2.5 stars

This was an enjoyable book for the most part. Easy to read, likeable characters, well-constructed world, but I do think a lot more could have done with it. I feel like the book would have benefited from being a little longer to properly flesh out the characters and their relationships, because they were pretty awfully one dimensional. It’s true that it would have then lost its quick and easy charm, but the truth is I didn’t care deeply about many of the characters and a lot of the relationships presented were also not particularly believable or shown with enough depth to make me really care.

The plot was also not particularly exciting. Obviously we’re following the Trojan war, which many know the story of already (myself especially so), but the plot of the characters themselves is seemingly non-existent. There is no trajectory that we follow, no sub-plots, no character development of any importance, despite several years passing (often seemingly out of nowhere; at one point, it was stated that they had been at Troy for three years, whereas, the last time I had been aware of the year, they had been there one). All that really happens is several years following the day-to-day lives of Neomene and her friends in the Trojan war with a few plot points stabbed in here and there, but with no real connecting factor. Even what I assume was meant to be the emotional climax at the end of the book didn’t pack much of a punch both because it was very predictable and because I didn’t really care about the characters or the relationship involved. In that respect it was somewhat dull.

I also thought this was going to be an interesting adaptation without explicitly using the gods, only having them referenced and talked about in stories and in hearsay, since for example Paris was whisked away not by Aphrodite but by the Trojans in the one-to-one combat.
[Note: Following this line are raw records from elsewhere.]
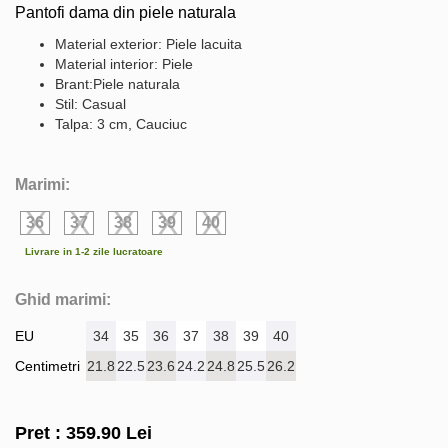
Pantofi dama din piele naturala
Material exterior: Piele lacuita
Material interior: Piele
Brant:Piele naturala
Stil: Casual
Talpa: 3 cm, Cauciuc
Marimi:
36
37
38
39
40
Livrare in 1-2 zile lucratoare
Ghid marimi:
EU
34
35
36
37
38
39
40
Centimetri
21.8
22.5
23.6
24.2
24.8
25.5
26.2
Pret :
359.90
Lei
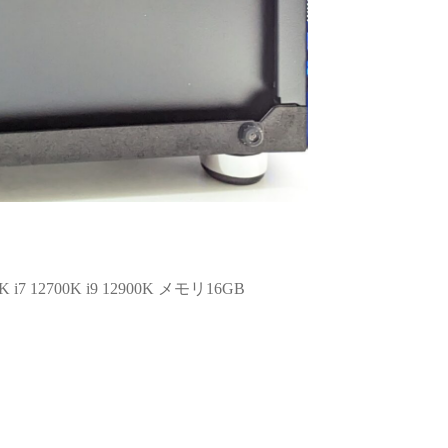
ます。
お買い物でした
また買い換えることが
ばこちらのお店を利用
いです。
 12700K i9 12900K メモリ16GB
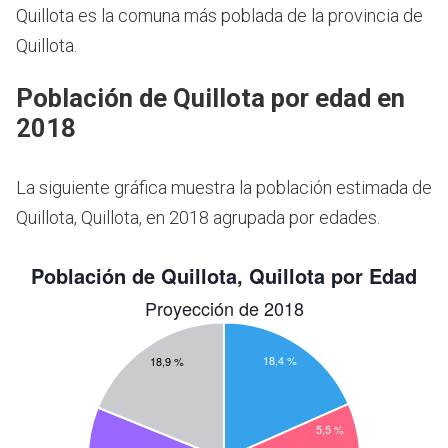
Quillota es la comuna más poblada de la provincia de
Quillota.
Población de Quillota por edad en
2018
La siguiente gráfica muestra la población estimada de
Quillota, Quillota, en 2018 agrupada por edades.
However, about three quarters of the way through we meet an actual nymph who has genuinely met the gods, so I don’t know what that was all about.
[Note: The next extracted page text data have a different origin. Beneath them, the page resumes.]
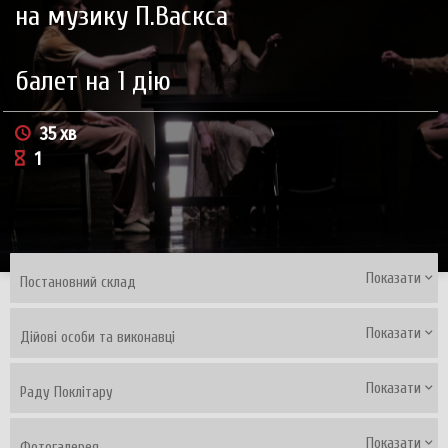
на музику П.Васкса
балет на 1 дію
35 хв
1
Показати
Постановний склад
Показати
Дійові особи та виконавці
Показати
Раду Поклітару
Показати
Фотогалерея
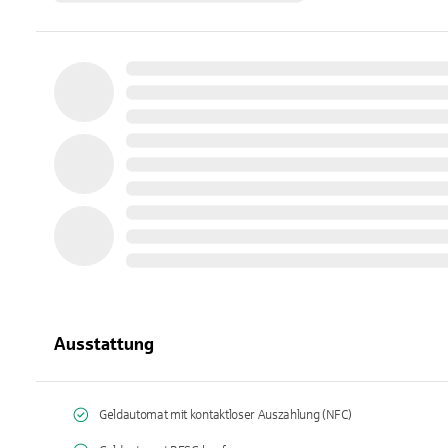
Ausstattung
Geldautomat mit kontaktloser Auszahlung (NFC)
Character motivations were often all over the place. If Oenone saw Odysseus as a threat to Paris, why did she change her mind so quickly? Why was Neomene so staunchly against going home (the excuse that she’d failed Iphigenia seems pretty weak)? Why did she and Antilochus even like one another? We see nothing of their relationship, or even their friendship. It seems to come out of nowhere and therefore not have much of an impact.

There are quite a few loose ends dangling around, like the suspicious Hesta and the yet-to-kick-off fight about Briseis, which I assume will continue in the sequel. (I did rather like the idea of Achilles easily falling in love and Briseis being his latest catch, making the later feud about love rather than arrogance, as is the traditional take on it.)

I’m not sure if I’ll be reading the sequel. Since I own it, I guess I might as well, but this really wasn’t a great book. Quite enjoyable and a very quick read, but not something I’d read again or recommend.